Regarding the ports and their activity, several initiatives committed to circularity have been identified. These aim to manage the volumes that come from non-renewable primary sources, mainly fuels but also other materials, and give them a second use, in this case , convert them into carbon-neutral fuels.
“The Marpol agreement obliges ships to dispose of their waste in ports, but it also obliges countries to have port reception facilities for this waste. Its recycling is regulated according to specific directives, which in the European Union are very restrictive and pioneering,” explains Ana Conesa, Marpol & Fuel Product Manager at Tradebe.
Recycling fuel
In Spain, the 2010 Ports Law incorporated waste collection from vessels as a basic port service and introduced a new mandatory rate for ships that gave them the right to use these services for the collection of hydrocarbon, solid and debris wastes, without quantity limits during the first seven days of port call and avoid sea dumping.

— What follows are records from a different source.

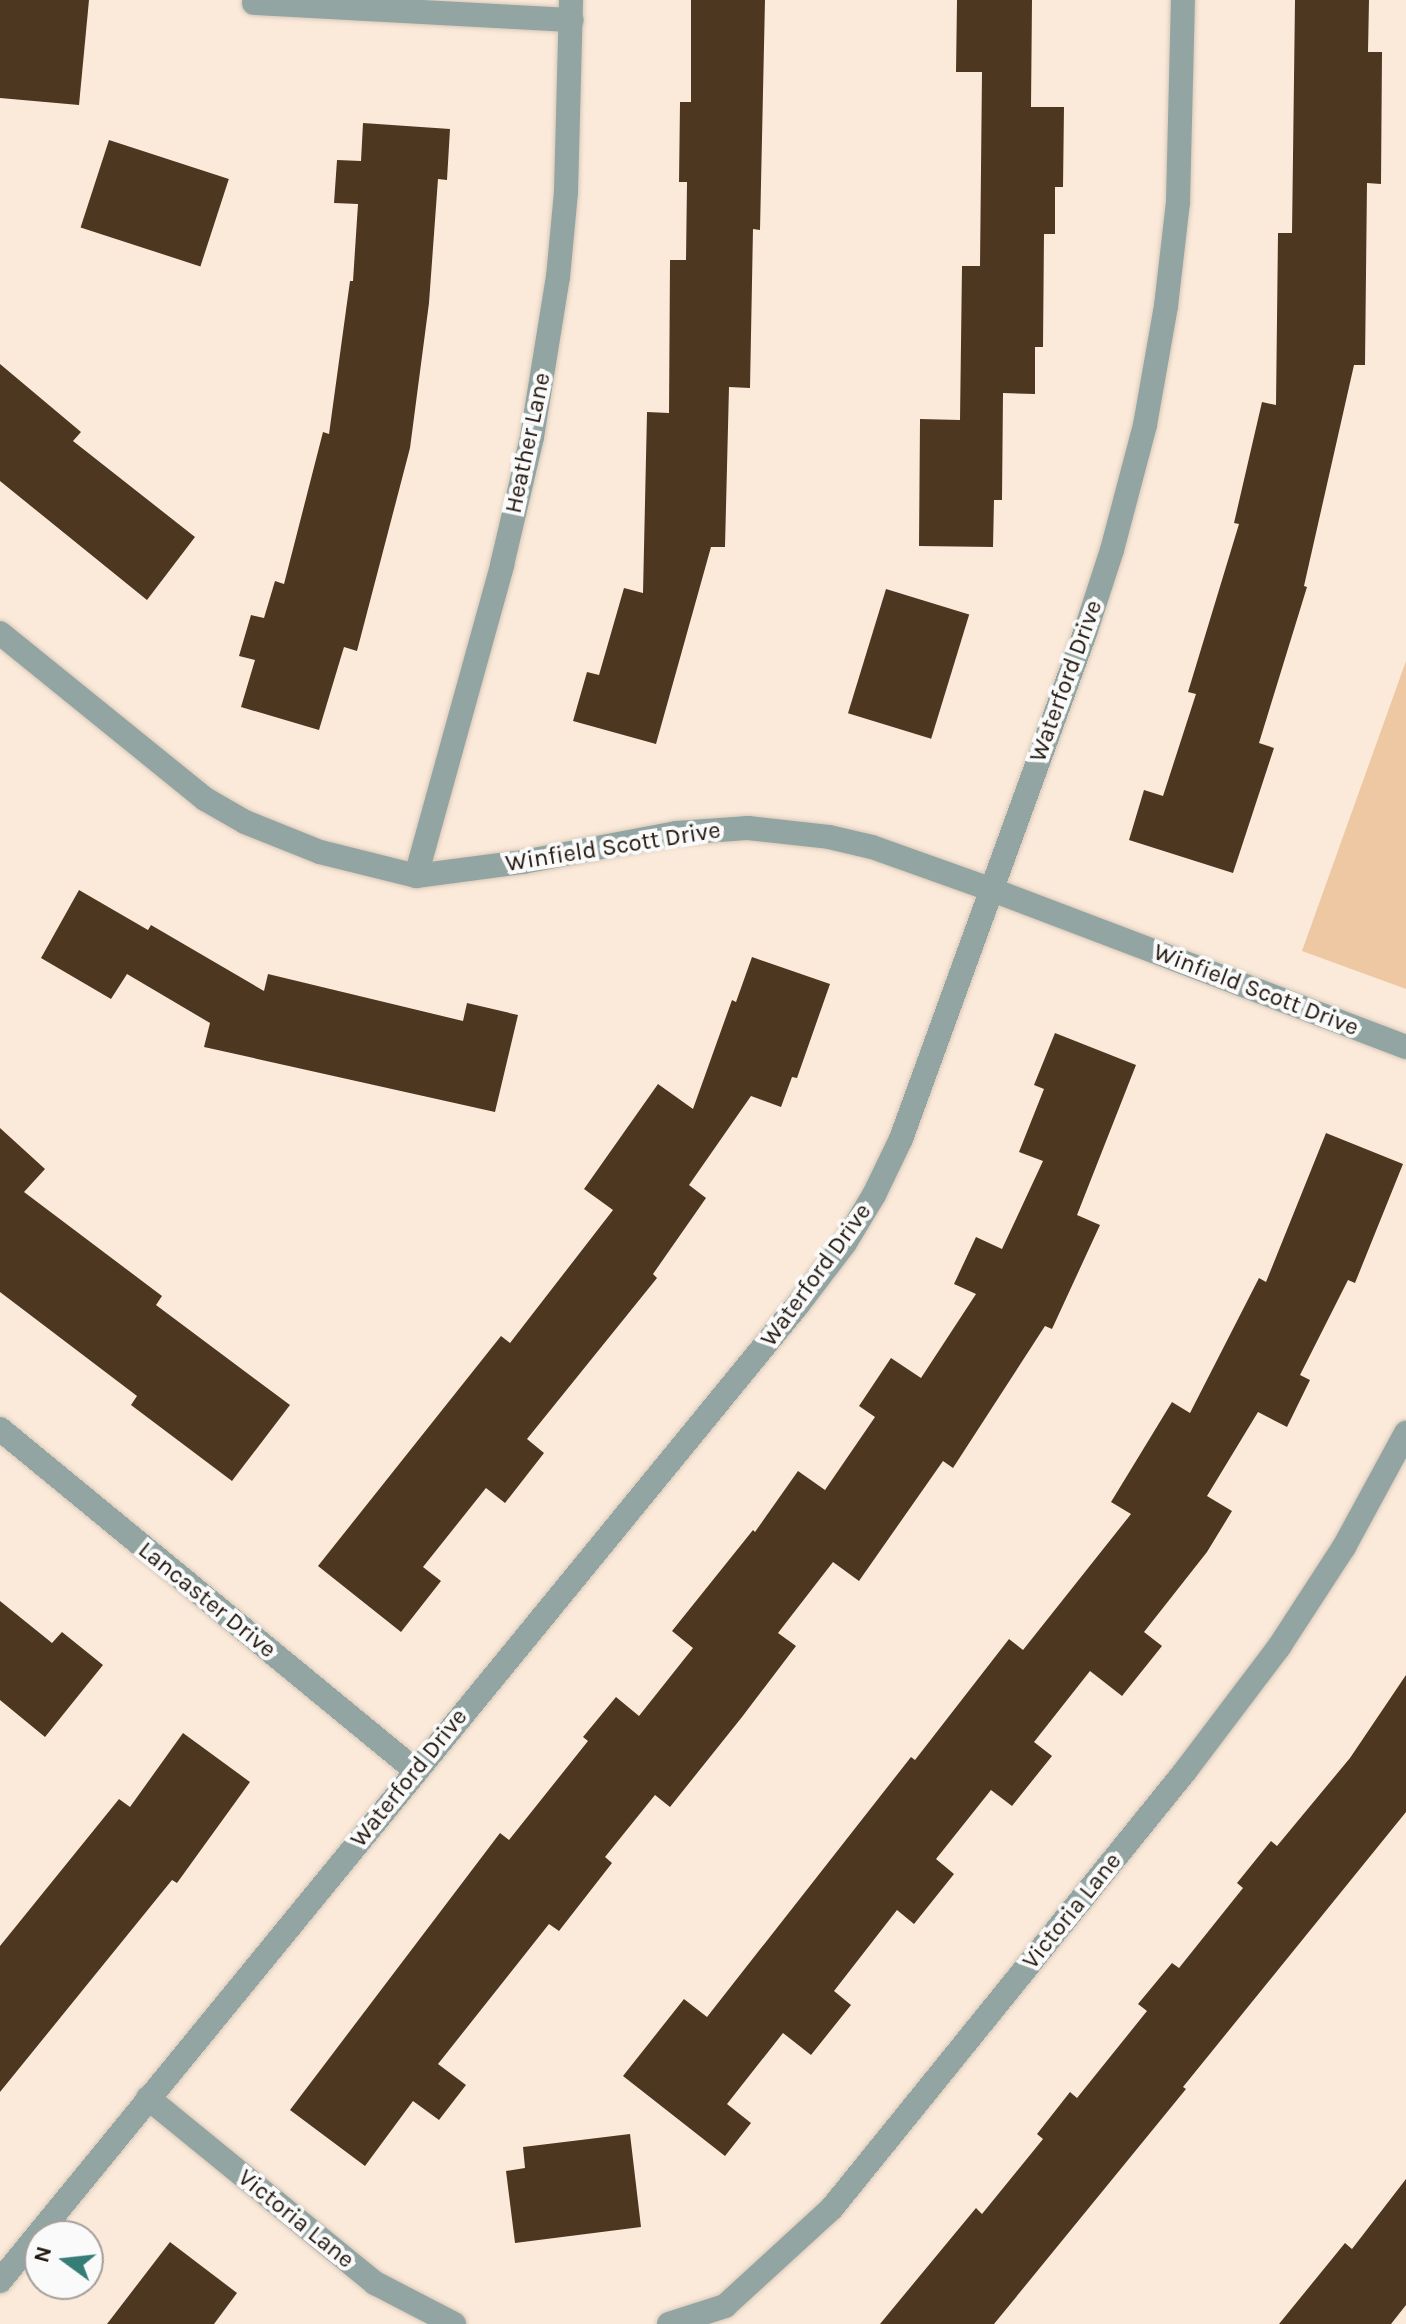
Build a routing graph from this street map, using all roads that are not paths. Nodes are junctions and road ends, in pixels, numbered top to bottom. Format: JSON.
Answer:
{"nodes":[{"id":1,"x":1183,"y":0,"type":"edge"},
{"id":2,"x":254,"y":3,"type":"dead end"},
{"id":3,"x":572,"y":10,"type":"edge"},
{"id":4,"x":0,"y":633,"type":"edge"},
{"id":5,"x":416,"y":876,"type":"junction"},
{"id":6,"x":990,"y":889,"type":"junction"},
{"id":7,"x":1406,"y":1047,"type":"edge"},
{"id":8,"x":0,"y":1429,"type":"edge"},
{"id":9,"x":1406,"y":1433,"type":"edge"},
{"id":10,"x":415,"y":1770,"type":"junction"},
{"id":11,"x":148,"y":2098,"type":"junction"},
{"id":12,"x":0,"y":2281,"type":"edge"},
{"id":13,"x":454,"y":2324,"type":"edge"},
{"id":14,"x":669,"y":2324,"type":"edge"}],
"edges":[{"from":1,"to":6,"type":"street","name":"Waterford Drive"},
{"from":2,"to":3,"type":"street"},
{"from":3,"to":5,"type":"street","name":"Heather Lane"},
{"from":4,"to":5,"type":"street","name":"Winfield Scott Drive"},
{"from":5,"to":6,"type":"street","name":"Winfield Scott Drive"},
{"from":6,"to":7,"type":"street","name":"Winfield Scott Drive"},
{"from":6,"to":10,"type":"street","name":"Waterford Drive"},
{"from":8,"to":10,"type":"street","name":"Lancaster Drive"},
{"from":9,"to":14,"type":"street","name":"Victoria Lane"},
{"from":10,"to":11,"type":"street","name":"Waterford Drive"},
{"from":11,"to":12,"type":"street","name":"Waterford Drive"},
{"from":11,"to":13,"type":"street","name":"Victoria Lane"}]}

"From an environmental point of view, it was a resounding success, since the statistics of waste collection increased and led the European Union to adopt the Spanish model as a reference, creating an ecotax of European application to ensure recycling," celebrates Conesa.
Since 1992, Tradebe has been one of the companies in charge of managing and transforming hydrocarbon waste (made up of 80% water, 20% hydrocarbon and 5% mud) from ships that dock at the Port of Barcelona. Its activity began with the collection of 3,000 m3 per year of waste generated by cruise ships, a volume that has increased to the current 85,000 m3 from all types of vessels. These figures have achieved the reduction of CO2 emissions by more than 60,000 metric tons per year.
This collection is led by two vessels and tanker trucks that transport this waste to the Tradebe treatment plant located at the port facilities. There, the waste is separated into phases that are treated separately and refined to obtain a recycled fuel which contains the parameters of the original so that it can be consumed again.
“Advancing to the regulations, in Tradebe Port of Barcelona we have designed an innovative process for recycling marine fuel. We are one of the few European plants that has reached this level of excellence and our plant was the first one in the sector to obtain an ISCC certification in 2019, which guarantees the sustainability of the process and minimizes the carbon footprint,” says Conesa.
In this sense, she exemplifies that it is even possible to recycle the water contained by this waste through biological and physicochemical treatments that result in clean water that contains the same parameters as seawater.